Can construction industry lead the way in reducing import bill?

Government says it is committed to reducing the big import bill through increasing locally made products, especially construction materials

Friday, January 16, 2015
Builders at a construction site in Kigali last year. (File)

Government says it is  committed to reducing the big import bill through increasing locally made products, especially construction materials.

Through a five-year strategy running from  2015 through 2020, the Ministry of Trade and Industry seeks to work closely with different stakeholders to significantly reduce the bill, which stands at four-to-one, in comparison with exports.

A study carried out last year indicated that construction materials constituted 10 per cent of the country’s total imports.

It recommended the use of traditional and new domestic products such as clay products, domestic timber, straw board panels for mid-range houses,  as well as facilitating further production of sand and stone materials, among others.

The Permanent Secretary in the Ministry of Trade and Industry, Emmanuel Hategeka, said the study findings are in line with government’s target to reduce the import bill by 18 per cent over the next five years.

For example, the estimated current domestic demand for cement in Rwanda stands at 500,000 tonnes per annum of which 99 per cent is imported from the other EAC countries.

Demand is projected to increase to 650,000 tonnes by 2016, the reason why Rwanda is targeting over 770,000 tonnes production capacity by the same year, to satisfy the growing demand, he said.

Experts say population growth will activate large demand for housing in the coming decades.

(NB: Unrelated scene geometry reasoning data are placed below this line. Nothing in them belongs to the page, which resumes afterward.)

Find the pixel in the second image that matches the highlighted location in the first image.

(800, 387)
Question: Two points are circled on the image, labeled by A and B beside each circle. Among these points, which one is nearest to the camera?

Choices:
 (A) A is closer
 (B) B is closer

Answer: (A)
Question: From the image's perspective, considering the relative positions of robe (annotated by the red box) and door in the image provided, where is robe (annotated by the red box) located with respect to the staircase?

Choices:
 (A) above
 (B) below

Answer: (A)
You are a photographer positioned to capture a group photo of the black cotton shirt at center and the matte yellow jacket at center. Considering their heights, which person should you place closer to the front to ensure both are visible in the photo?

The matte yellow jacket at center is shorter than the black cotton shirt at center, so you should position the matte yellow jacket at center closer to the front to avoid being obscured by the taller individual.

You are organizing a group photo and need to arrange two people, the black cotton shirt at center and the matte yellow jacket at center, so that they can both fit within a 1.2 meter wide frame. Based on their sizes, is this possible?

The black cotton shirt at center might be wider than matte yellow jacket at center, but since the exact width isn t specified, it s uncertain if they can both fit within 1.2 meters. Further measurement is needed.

A 2013 national census 2012 shows that 102,000 new households are created every year and this may increase to 184,000 households by 2027.

Factories’ momentum

Hategeka said there is need to increase production by supporting the private sector.

Three firms; Cimerwa, Kigali Cement Company (KCC) and Great Lakes Cement Company are the major cement producers in the country.

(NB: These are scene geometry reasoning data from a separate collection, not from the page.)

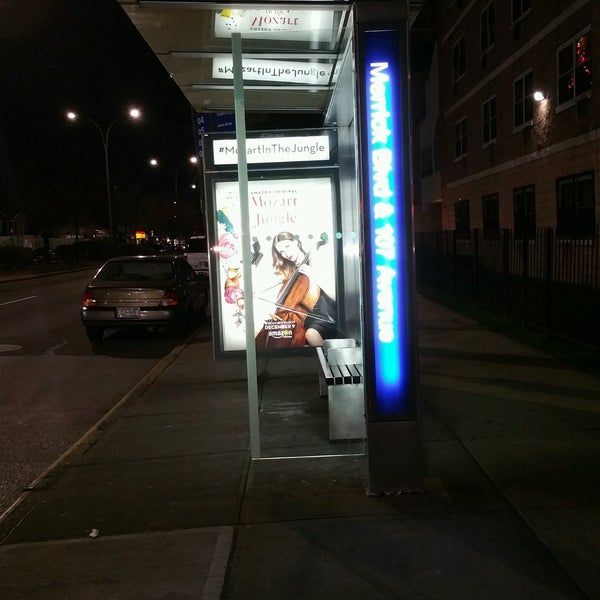
Where is `poster`? The image size is (600, 600). poster is located at coordinates pos(268,279).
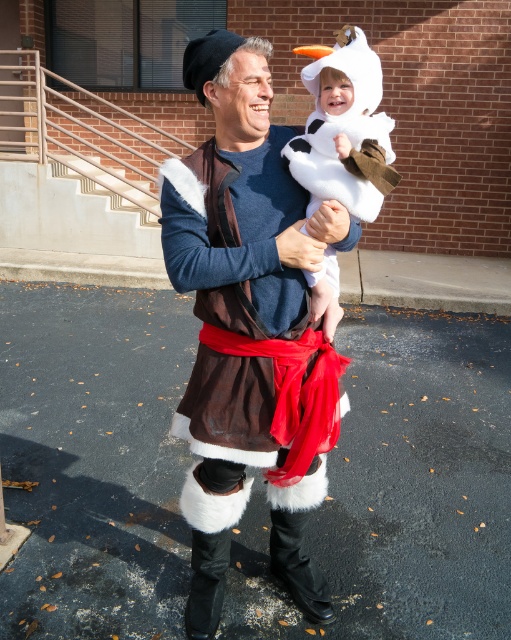
You are taking a photo of the fuzzy brown vest at center and the white fluffy costume at center. Which one will appear larger in your photo?

The fuzzy brown vest at center will appear larger in the photo because it is closer to the viewer than the white fluffy costume at center.

You are a photographer standing at the base of the staircase. You want to take a closeup photo of the fuzzy brown vest at center without moving any objects. Can you step forward to get closer?

The fuzzy brown vest at center is 1.71 meters away from the viewer. Since you are at the base of the staircase, stepping forward would reduce the distance. However, the question allows not moving objects, so stepping forward is possible to get closer within your position.

What is the exact coordinate of the fuzzy brown vest at center?

The fuzzy brown vest at center is located at point (x=248, y=326).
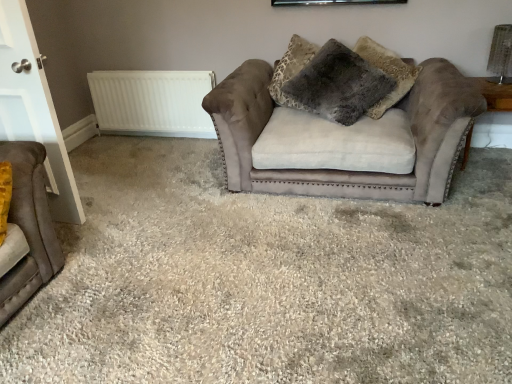
Question: Does white matte radiator at upper left lie behind velvet brown studio couch at left, the 1th studio couch when ordered from left to right?

Choices:
 (A) no
 (B) yes

Answer: (B)

Question: Is white matte radiator at upper left turned away from velvet brown studio couch at left, marked as the 2th studio couch in a back-to-front arrangement?

Choices:
 (A) no
 (B) yes

Answer: (A)

Question: Is white matte radiator at upper left positioned far away from velvet brown studio couch at left, the 1th studio couch positioned from the front?

Choices:
 (A) yes
 (B) no

Answer: (A)

Question: Can you confirm if white matte radiator at upper left is positioned to the right of velvet brown studio couch at left, positioned as the 2th studio couch in right-to-left order?

Choices:
 (A) no
 (B) yes

Answer: (B)

Question: From a real-world perspective, is white matte radiator at upper left positioned over velvet brown studio couch at left, the 1th studio couch when ordered from left to right, based on gravity?

Choices:
 (A) yes
 (B) no

Answer: (B)

Question: Is white matte radiator at upper left taller than velvet brown studio couch at left, marked as the 2th studio couch in a back-to-front arrangement?

Choices:
 (A) yes
 (B) no

Answer: (B)

Question: Is white glossy door at left facing towards white matte radiator at upper left?

Choices:
 (A) no
 (B) yes

Answer: (B)

Question: Is white glossy door at left outside of white matte radiator at upper left?

Choices:
 (A) no
 (B) yes

Answer: (B)

Question: Is white glossy door at left behind white matte radiator at upper left?

Choices:
 (A) yes
 (B) no

Answer: (B)

Question: Considering the relative positions of white glossy door at left and white matte radiator at upper left in the image provided, is white glossy door at left to the left of white matte radiator at upper left from the viewer's perspective?

Choices:
 (A) yes
 (B) no

Answer: (A)

Question: Is white matte radiator at upper left inside white glossy door at left?

Choices:
 (A) yes
 (B) no

Answer: (B)

Question: From the image's perspective, is white glossy door at left below white matte radiator at upper left?

Choices:
 (A) yes
 (B) no

Answer: (A)

Question: Is wooden side table at right next to white glossy door at left and touching it?

Choices:
 (A) no
 (B) yes

Answer: (A)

Recently, Busi Legodi, the  CEO of Cimerwa, said the plant will increase production capacity to 600, 000 tonnes per year from 100,000 tonnes by the 2nd quarter of 2015.

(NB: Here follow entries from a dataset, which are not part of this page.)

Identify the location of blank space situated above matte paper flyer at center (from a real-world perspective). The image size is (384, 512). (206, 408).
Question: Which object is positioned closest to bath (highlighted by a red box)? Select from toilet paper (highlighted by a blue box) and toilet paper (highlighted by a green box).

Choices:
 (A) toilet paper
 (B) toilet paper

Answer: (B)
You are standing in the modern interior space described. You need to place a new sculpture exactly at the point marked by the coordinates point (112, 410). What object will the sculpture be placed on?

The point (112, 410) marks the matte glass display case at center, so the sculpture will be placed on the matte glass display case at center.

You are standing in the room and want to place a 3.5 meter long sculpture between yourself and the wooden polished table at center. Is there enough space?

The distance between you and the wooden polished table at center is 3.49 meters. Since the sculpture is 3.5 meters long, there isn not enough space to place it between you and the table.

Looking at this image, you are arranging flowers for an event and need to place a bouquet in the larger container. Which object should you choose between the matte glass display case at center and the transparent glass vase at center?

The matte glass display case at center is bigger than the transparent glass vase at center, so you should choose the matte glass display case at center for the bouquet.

He said the move will help meet domestic and regional demand for cement.

With the complete (100 per cent) acquisition of Kigali Cement Company by Kenya’s Athi River Mining (ARM) Limited, plans are underway to increase production with further investments.

Lambert Ngenzi, the Kigali Cement Company (KCC) marketing officer, said their target is to produce 400 tonnes per day from the current 150 tonnes.

"Machines are being installed to boost capacity. We use both local and imported raw materials but we plan to have a plant that produces raw materials once we have increased our cement production capacity,” he said.

KCC currently imports clinker, gypsum and packaging materials from Kenya.

However, it is currently seeking solutions domestically by identifying limestone deposits in Rwanda to manufacture clinker, one of the main ingredients in cement production.

Great Lakes Cement Company has a production capacity of 70 tonnes per day but it is currently operating at only 15 per cent, according to sources from the Ministry of Trade and Industry.

Steel materials

Most of steel raw materials are imported according to Denis Mukooli, the production manager of Master Steel Factory based in Gatenga, Kicukiro District.

The study indicates that in 2013, 94,000 tonnes of steel and iron products  were imported while the domestic production was 30,000 tonnes of products like metal accessories, reinforced steel bars, metal rolled sheets, metal fabrication, metal and nails.

The existing domestic companies include Tolirwa, Afrifoam/Simaco, Uprotur, Master Steel, SteelRwa, Simaco, Ufametal, Safintra,  and Imana Steel. Most of them intend to expand production.

For example, Master Steel has planned a massive investment to significantly expand production capacity as well as start manufacturing new products, according to Mukooli.

"Our production capacity now stands at 3,000 metric tonnes per month but by June, we intend to increase our capacity to 8,000 metric tonnes per month,” he said.

He, however, conceded that there was still shortage of raw materials because steel requires iron ore that is not easily obtainable locally.

However, the study recommends fostering local production of substitutes for steel based construction materials such as clay tiles for roofing or wooden frames instead of steel frames.

As part of the Domestic Market Recapturing Strategy, the Ministry of Trade and Industry has embarked on a campaign dubbed; ‘Made in Rwanda’ which encourages production and consumption of locally made products.

Statistics from the National Bank of Rwanda show that trade deficit widened by 14.9 per cent from $1,053.83 million in the first eight months of 2013 to $1,211.24 million in the same period of 2014.

This was attributed to the increase in imports which increased by 11.1 per cent in value and 1.3 per cent in volume compared to exports which slightly increased by only 0.8 per cent during the same period.